Aging nuclear equipment `troubles' energy minister
- Energy Minister Dwight Duncan says he is troubled by reports of aging equipment at the Darlington nuclear facility, especially at a time when Ontario needs all the power it can find.
The 3,524-megawatt plant, 70 kilometres east of Toronto, provides 15 to 20 per cent of Ontario's electricity.
But problems with feeder pipes in the reactors, as noted in a recent review, are "the first symptom of aging and there are other things that will start to show as well," Duncan said.
Feeder tubes carry heavy water in and out of the reactor core.
The review was conducted by KPMG and commissioned by Ontario Power Generation's interim board of directors.
"It's my understanding that (these problems are) ... a precursor to other problems. It's a sign that the reactors are getting old and their useful life is starting to wane," Duncan said.
"It's a bad time ... it is troubling," he said recently, referring to the findings, first detailed in The Toronto Star some time ago. Duncan has pegged the cost of upgrading the province's aging electricity system at $40 billion.

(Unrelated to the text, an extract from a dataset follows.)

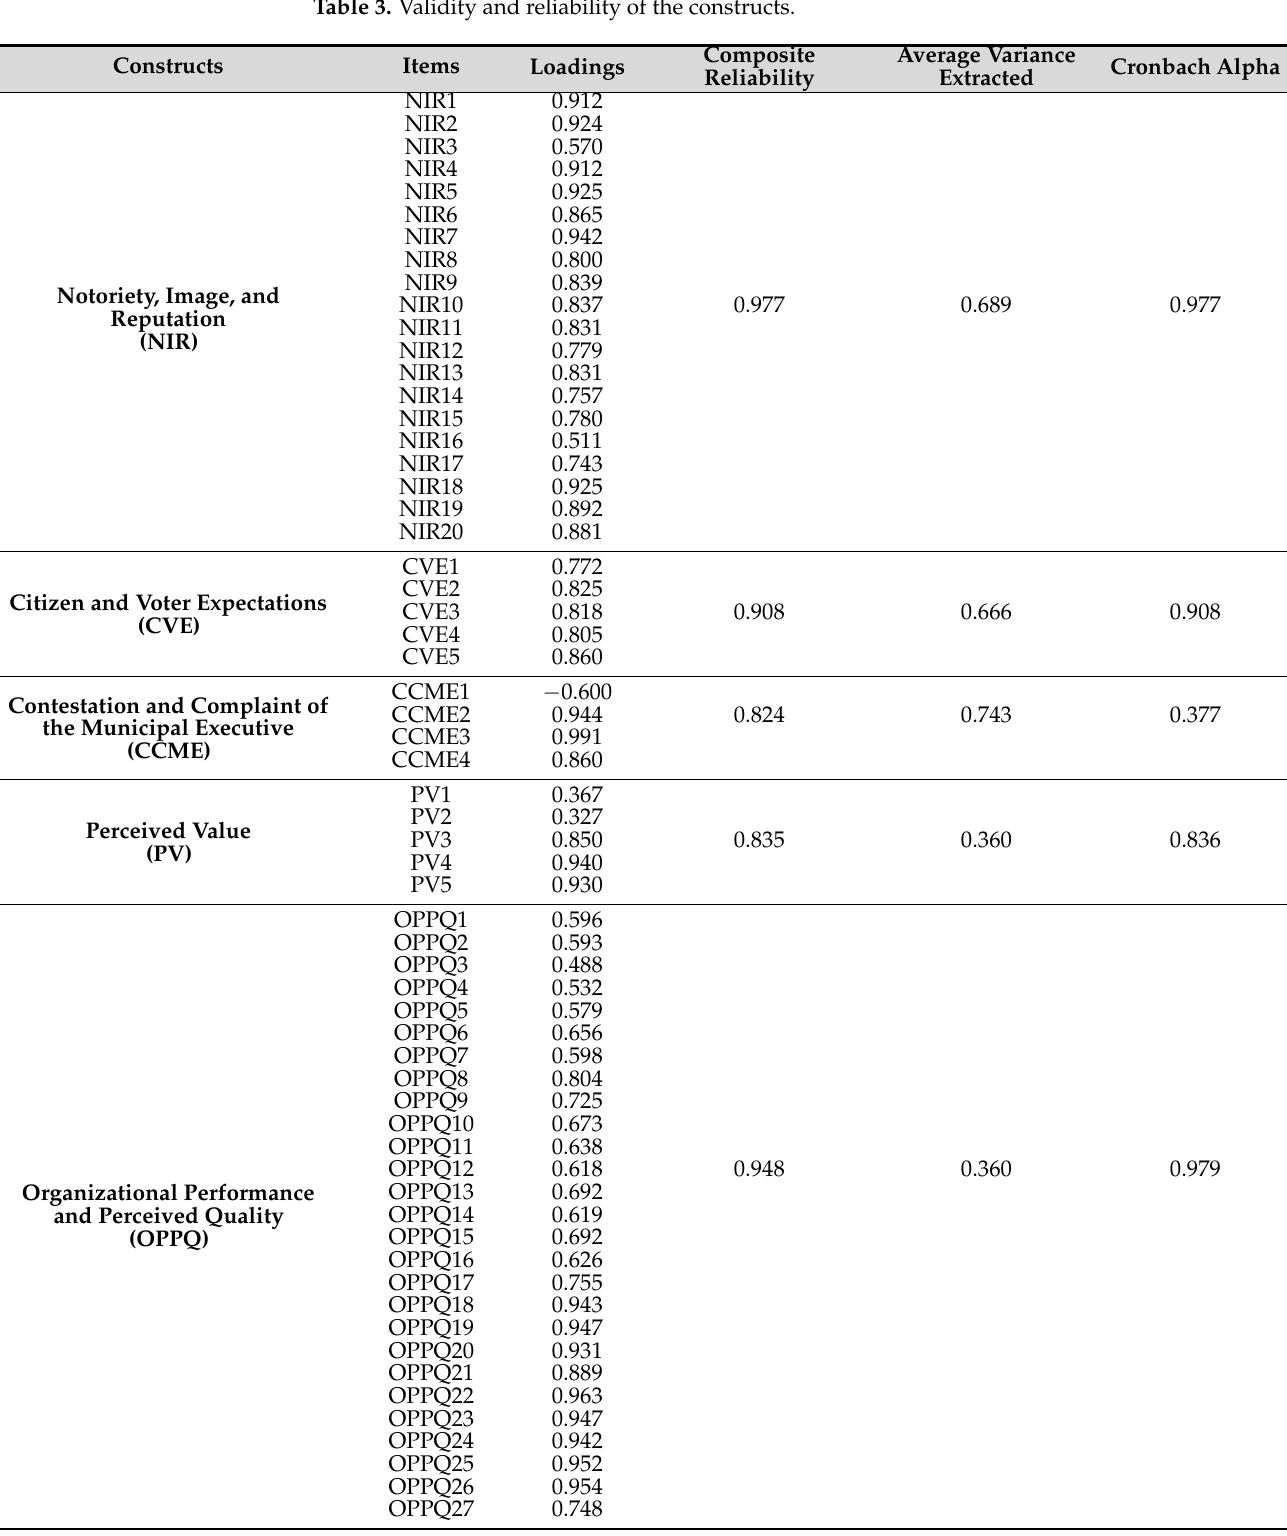
Table 3. Validity and reliability of the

Former federal finance minister John Manley, who chaired a three-person panel looking into alternative power sources, recommended the province go ahead with the remaining retrofits at Pickering A, despite the horrendous cost overruns and delays in restarting the first reactor.
The project cost was close to $1 billion — almost as much as the original projection to retrofit all four reactors.
NDP leader Howard Hampton said the KPMG report is further evidence "that nuclear power is incredibly expensive and before any government chooses to go down the nuclear road any further there needs to be a full and public examination of nuclear power."
The Ontario government's promise to close its five coal-fired plants by 2007 will make the looming energy shortage worse.